Positive Thinking

Positive Thinking

Can you turn a negative thought into a positive thought? Barbara Fredrickson, a psychologist at the University of North Carolina (U.S.), has shown how an optimistic attitude towards life can help the brain fight against negative emotions. The researcher has confirmed that by using specific exercises, the body can be trained to promote positive responses which act as a natural shock absorber against stress and depression.

The first thing we have to understand is that when we declare war on certain thoughts, they will attack. If we resist and deny each negative thought that crosses our mind, that thought will stick around. Each thought will unleash more thoughts of the same nature and produce a cognitive overload that is not helpful.

Our thoughts affect our daily life. They can even affect our emotions and behavior. It is important to understand the relationship that exists between counteracting a negative thought and reducing its negative effects. To do this, we must first identify our automatic negative thought patterns. By force of habit, these thoughts become part of our basic belief system.

Our belief system is full of biases and cognitive distortions. It is time to identify these distortions and fight them so we can generate positive thoughts in each new situation. These biases and distortions force our mind to get rid of information that doesn’t match our beliefs. They also enlarge or magnify the information that reinforces our way of seeing the world.


Thoughts are a part of you that you can change

The brain doesn’t search for truth. Its mission is to survive. In the prehistoric world, this behavior made sense. These days, a lot of things have changed. A quick response time is no longer so important for survival. What is more important is an appropriate response to each situation. We have to keep in mind that our brain can be wrong. It might show us a situation only how it perceives it to be, not how it is in reality.

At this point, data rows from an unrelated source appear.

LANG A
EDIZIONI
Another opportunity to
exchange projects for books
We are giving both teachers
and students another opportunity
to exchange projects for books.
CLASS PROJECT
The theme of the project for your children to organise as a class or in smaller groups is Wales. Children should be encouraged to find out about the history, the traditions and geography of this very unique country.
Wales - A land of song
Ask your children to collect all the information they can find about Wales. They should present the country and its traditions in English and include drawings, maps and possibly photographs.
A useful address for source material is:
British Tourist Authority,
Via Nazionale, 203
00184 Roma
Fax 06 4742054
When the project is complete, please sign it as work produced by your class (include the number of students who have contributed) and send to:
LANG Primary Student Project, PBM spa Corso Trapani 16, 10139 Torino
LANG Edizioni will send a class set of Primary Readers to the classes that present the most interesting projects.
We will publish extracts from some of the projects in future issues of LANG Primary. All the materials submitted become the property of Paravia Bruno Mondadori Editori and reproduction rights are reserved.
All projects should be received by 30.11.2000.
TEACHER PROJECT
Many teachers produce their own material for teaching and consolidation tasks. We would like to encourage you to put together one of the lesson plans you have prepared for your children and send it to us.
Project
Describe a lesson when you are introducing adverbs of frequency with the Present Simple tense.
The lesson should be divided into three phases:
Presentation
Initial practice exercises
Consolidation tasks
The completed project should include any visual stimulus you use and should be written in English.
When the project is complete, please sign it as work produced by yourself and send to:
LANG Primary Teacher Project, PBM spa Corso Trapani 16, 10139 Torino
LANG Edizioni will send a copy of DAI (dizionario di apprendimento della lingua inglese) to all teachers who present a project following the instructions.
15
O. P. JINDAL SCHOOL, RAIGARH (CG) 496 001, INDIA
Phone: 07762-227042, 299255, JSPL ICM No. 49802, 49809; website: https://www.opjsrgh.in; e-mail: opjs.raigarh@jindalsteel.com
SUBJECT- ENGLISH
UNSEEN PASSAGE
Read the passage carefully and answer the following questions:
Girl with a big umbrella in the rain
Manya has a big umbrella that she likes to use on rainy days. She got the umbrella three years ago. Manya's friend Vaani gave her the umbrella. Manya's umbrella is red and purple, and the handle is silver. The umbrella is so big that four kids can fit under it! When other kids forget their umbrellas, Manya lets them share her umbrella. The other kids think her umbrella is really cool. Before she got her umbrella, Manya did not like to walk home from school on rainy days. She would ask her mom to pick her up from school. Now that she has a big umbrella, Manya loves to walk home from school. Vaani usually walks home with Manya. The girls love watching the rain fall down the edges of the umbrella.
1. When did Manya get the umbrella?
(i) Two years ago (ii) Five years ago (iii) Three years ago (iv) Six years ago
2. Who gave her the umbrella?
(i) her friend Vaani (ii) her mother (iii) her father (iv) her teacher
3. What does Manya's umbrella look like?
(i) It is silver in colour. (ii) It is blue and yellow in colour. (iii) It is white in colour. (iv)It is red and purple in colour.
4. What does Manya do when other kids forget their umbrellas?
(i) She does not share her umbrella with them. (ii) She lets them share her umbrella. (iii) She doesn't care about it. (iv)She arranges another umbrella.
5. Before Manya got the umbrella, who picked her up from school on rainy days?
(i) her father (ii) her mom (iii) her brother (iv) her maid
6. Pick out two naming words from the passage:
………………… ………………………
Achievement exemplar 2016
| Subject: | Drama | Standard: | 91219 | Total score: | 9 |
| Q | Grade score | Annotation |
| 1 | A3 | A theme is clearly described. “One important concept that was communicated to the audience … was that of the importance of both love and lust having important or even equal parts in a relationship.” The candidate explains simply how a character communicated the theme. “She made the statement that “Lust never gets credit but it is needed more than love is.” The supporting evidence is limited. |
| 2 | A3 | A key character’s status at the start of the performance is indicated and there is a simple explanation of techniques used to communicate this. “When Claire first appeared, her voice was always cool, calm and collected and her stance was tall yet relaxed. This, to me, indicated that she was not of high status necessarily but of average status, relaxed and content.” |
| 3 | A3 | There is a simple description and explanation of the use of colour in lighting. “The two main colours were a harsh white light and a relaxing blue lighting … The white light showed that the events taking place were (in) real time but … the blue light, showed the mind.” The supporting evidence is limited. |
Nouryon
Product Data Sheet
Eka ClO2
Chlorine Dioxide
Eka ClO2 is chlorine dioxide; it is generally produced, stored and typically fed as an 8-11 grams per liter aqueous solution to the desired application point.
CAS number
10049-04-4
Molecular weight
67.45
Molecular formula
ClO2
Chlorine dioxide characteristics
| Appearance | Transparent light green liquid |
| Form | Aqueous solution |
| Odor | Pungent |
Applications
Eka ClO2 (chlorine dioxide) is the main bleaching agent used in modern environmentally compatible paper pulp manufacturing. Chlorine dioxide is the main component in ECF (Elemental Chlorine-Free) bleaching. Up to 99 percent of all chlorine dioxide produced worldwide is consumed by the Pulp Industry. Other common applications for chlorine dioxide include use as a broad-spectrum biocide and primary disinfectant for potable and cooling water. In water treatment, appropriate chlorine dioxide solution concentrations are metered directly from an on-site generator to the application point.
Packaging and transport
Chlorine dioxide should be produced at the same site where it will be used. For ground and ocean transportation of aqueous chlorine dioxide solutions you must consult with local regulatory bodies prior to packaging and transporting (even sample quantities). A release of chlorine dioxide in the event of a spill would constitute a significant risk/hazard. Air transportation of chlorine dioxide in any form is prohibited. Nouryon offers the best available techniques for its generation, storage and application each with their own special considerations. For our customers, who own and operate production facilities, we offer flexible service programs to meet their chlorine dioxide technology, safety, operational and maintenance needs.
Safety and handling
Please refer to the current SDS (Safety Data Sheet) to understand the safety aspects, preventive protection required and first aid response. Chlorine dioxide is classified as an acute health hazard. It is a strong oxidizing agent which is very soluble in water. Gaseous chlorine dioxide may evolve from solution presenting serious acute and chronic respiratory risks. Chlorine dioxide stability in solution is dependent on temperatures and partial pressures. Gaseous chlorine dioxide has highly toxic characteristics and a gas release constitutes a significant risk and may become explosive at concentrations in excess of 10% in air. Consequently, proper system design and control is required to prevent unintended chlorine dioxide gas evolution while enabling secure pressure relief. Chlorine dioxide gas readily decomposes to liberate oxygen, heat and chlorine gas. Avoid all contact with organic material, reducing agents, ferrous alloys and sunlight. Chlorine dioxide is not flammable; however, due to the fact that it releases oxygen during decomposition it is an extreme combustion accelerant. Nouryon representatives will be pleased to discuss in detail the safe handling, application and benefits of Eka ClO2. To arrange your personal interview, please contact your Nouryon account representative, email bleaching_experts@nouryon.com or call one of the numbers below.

The mind tries to save energy by giving us a rapid-fire response to a concrete event. The goal is to take control of the situation and keep us safe and calm. Most of the distortion happens in these mental shortcuts. Our primitive brain tends to act quickly, just like our ancestors acted in order to survive. In this rapid-response system, we over-generalize, we think negatively, and we are inflexible. 

In our society today we don’t find ourselves in dangerous situations on a day-to-day basis. The threatening situations we face are almost always imagined, or they are threats felt by those who tend to overreact. Processing information quickly makes us fall back on our biases. The image is distorted because we are trying to process it so fast, so our brain uses bias to attempt to make it clear.

One of the biggest involuntary distortions consists of turning a likelihood into an absolute truth. This can lead to anxiety or depression about something that hasn’t even happened. Only about 20% of what we think about will actually happen. So, our thoughts shouldn’t be the judges of our life, but the spectators.


Understand Your Mind and Your Mind Will Understand You.

Most of us tend to pay only partial attention to what we are doing in the present moment. In the meantime, our mind and our thoughts are working on some other problem. This behavior is called living on “autopilot”. This is when we have very little awareness of the details of the present.

Being completely aware of what is happening in the here and now is the best way to combat negative thoughts. Accepting that these types of thoughts are sometimes necessary and recognizing the vicious cycle of negative premonitions that feed off of each otheris the key to replace them with thoughts that better reflect reality.

It’s possible that there are elements of certain situations that we cannot change. Pain, illness, difficult circumstances, these are out of control. But at least we can be aware of our reaction and response to everything that happens to us.By doing this we put ourselves in a position to develop strategies to change the relationship we have with our circumstances and the filters we use to process them.